WCAG (Web Content Accessibility Guidelines) defines minimum contrast ratios between text and background colours to ensure readability for users with low vision or colour blindness. The contrast ratio is calculated from the relative luminance of the two colours. AA level (the standard for most web content) requires 4.5:1 for normal text and 3:1 for large text (18pt+ or 14pt+ bold). AAA level (enhanced accessibility) requires 7:1. Failing contrast is one of the most common accessibility issues — approximately 1 in 12 men and 1 in 200 women have some form of colour vision deficiency, making contrast compliance a significant real-world concern.

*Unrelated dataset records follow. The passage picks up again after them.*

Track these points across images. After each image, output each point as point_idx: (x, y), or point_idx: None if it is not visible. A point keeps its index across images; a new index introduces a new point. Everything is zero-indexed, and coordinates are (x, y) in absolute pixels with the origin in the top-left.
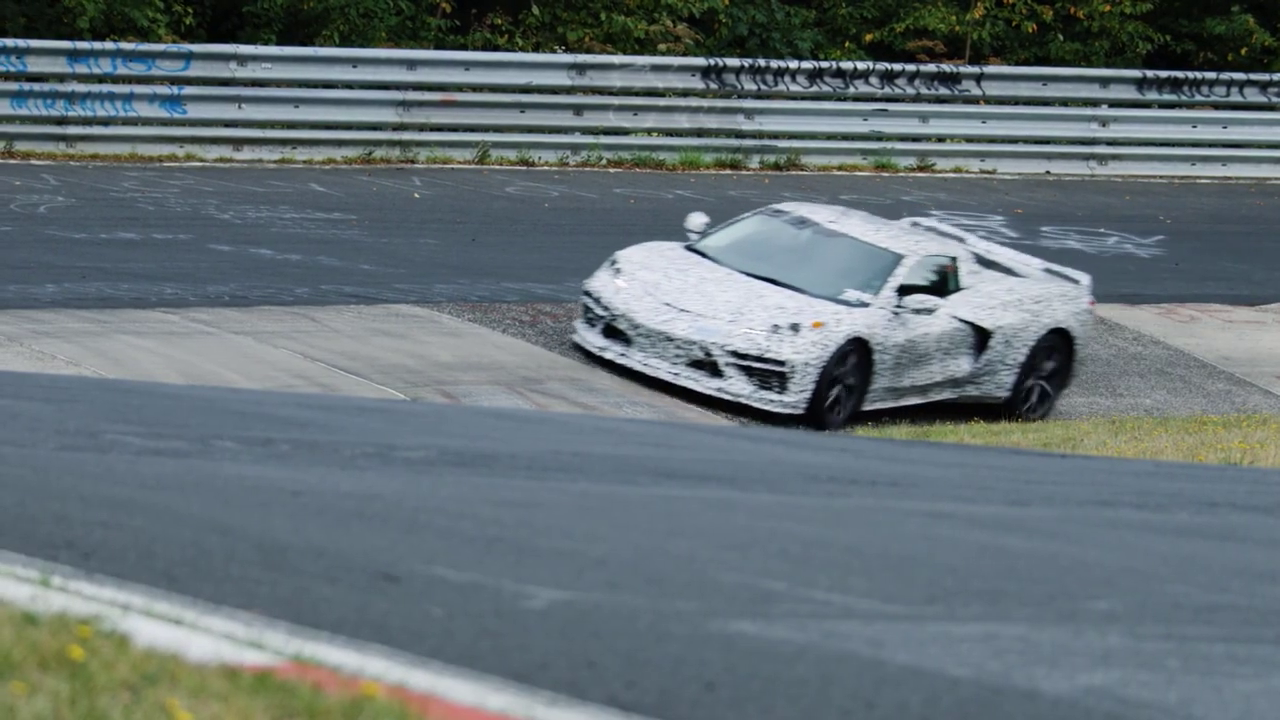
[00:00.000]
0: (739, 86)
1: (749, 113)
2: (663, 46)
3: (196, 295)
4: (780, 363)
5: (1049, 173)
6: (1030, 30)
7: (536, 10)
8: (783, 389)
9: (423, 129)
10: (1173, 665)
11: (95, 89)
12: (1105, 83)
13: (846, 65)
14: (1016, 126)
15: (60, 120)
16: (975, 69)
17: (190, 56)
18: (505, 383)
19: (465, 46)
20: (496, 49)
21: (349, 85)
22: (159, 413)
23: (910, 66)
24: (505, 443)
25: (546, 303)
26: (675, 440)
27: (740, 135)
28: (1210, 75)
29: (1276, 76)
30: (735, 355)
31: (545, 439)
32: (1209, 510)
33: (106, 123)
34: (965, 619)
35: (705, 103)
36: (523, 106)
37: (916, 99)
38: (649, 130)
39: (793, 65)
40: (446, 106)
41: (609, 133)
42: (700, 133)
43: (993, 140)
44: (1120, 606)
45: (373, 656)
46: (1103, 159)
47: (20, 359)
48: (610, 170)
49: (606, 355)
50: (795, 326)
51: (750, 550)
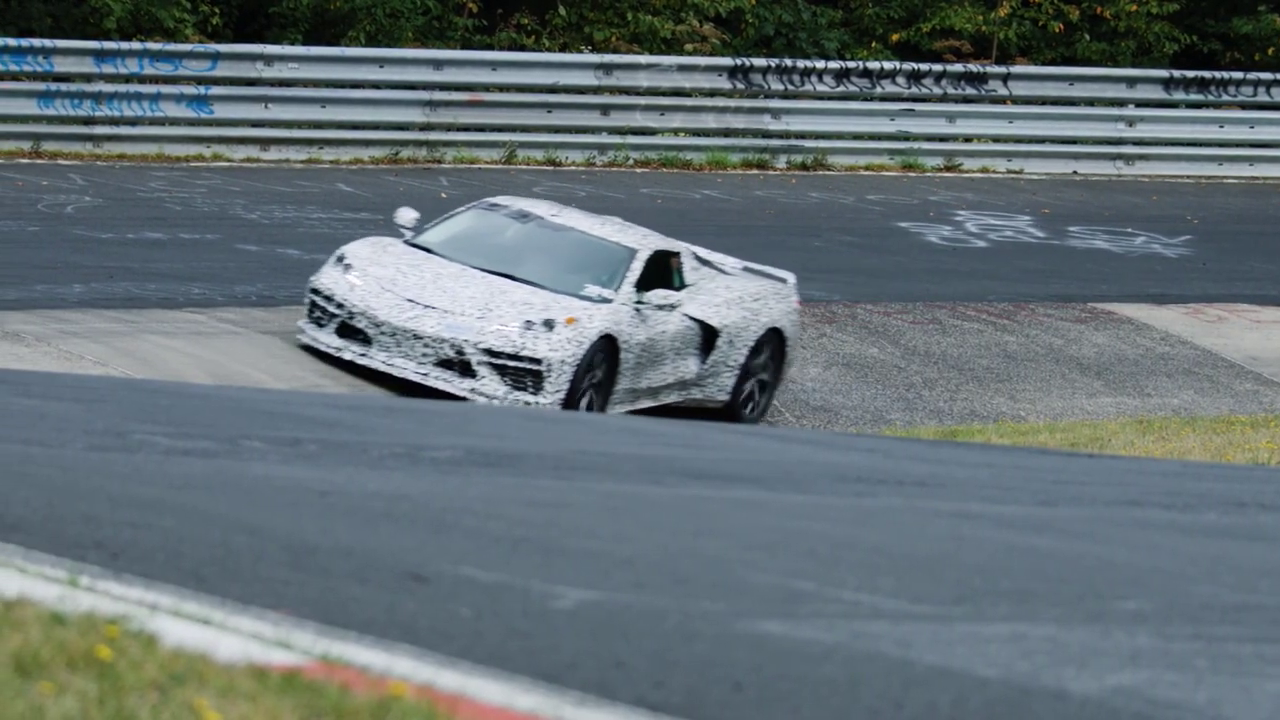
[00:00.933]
0: (765, 86)
1: (775, 113)
2: (689, 46)
3: (224, 295)
4: (537, 360)
5: (1076, 173)
6: (1057, 30)
7: (563, 10)
8: (538, 389)
9: (449, 129)
10: (1201, 665)
11: (122, 89)
12: (1132, 83)
13: (873, 65)
14: (1043, 126)
15: (87, 120)
16: (1002, 69)
17: (217, 56)
18: None
19: (492, 46)
20: (523, 49)
21: (376, 85)
22: (187, 413)
23: (937, 66)
24: (532, 443)
25: None
26: (702, 440)
27: (767, 135)
28: (1237, 75)
29: None
30: (489, 353)
31: (572, 439)
32: (1237, 510)
33: (133, 123)
34: (993, 619)
35: (732, 103)
36: (549, 106)
37: (943, 99)
38: (676, 130)
39: (819, 65)
40: (473, 106)
41: (636, 133)
42: (727, 133)
43: (1019, 140)
44: (1149, 607)
45: (401, 656)
46: (1130, 159)
47: (48, 359)
48: (637, 170)
49: (344, 356)
50: (549, 323)
51: (778, 550)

Complementary colours sit opposite each other on the colour wheel — they create maximum contrast and visual tension when placed together. Red and green, blue and orange, yellow and purple are complementary pairs. In design, complementary colours are used to create high-impact accents: a predominantly blue design with orange call-to-action buttons uses complementary contrast to make CTAs stand out. Analogous colours (adjacent on the wheel) create harmonious, calm palettes. Triadic colours (three equally spaced on the wheel) create vibrant, balanced palettes.
In Chrome or Edge, open Developer Tools (F12), click the colour swatch in any CSS rule to open the built-in colour picker. For colours in images, use the browser's eyedropper tool or a dedicated screen colour picker. On Windows, the PowerToys Color Picker utility (free from Microsoft) lets you pick any colour from anywhere on screen. On Mac, the Digital Color Meter app (built into macOS) does the same. This tool's eyedropper feature uses the browser's EyeDropper API (Chrome/Edge only) to pick colours from any element on screen.